For this exercise, set down all the records exactly as given.

Saved entries:
=====
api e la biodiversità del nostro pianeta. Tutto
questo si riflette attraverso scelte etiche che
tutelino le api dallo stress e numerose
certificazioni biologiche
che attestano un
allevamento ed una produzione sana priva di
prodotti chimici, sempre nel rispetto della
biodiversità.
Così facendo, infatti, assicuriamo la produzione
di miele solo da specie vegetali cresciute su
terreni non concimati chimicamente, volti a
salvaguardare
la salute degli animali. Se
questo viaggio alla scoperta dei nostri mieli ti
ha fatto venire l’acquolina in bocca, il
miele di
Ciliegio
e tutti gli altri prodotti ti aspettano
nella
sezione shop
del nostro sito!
=====
> **Solved exercise**
api e la biodiversità del nostro pianeta. Tutto
questo si riflette attraverso scelte etiche che
tutelino le api dallo stress e numerose
certificazioni biologiche
che attestano un
allevamento ed una produzione sana priva di
prodotti chimici, sempre nel rispetto della
biodiversità.
Così facendo, infatti, assicuriamo la produzione
di miele solo da specie vegetali cresciute su
terreni non concimati chimicamente, volti a
salvaguardare
la salute degli animali. Se
questo viaggio alla scoperta dei nostri mieli ti
ha fatto venire l’acquolina in bocca, il
miele di
Ciliegio
e tutti gli altri prodotti ti aspettano
nella
sezione shop
del nostro sito!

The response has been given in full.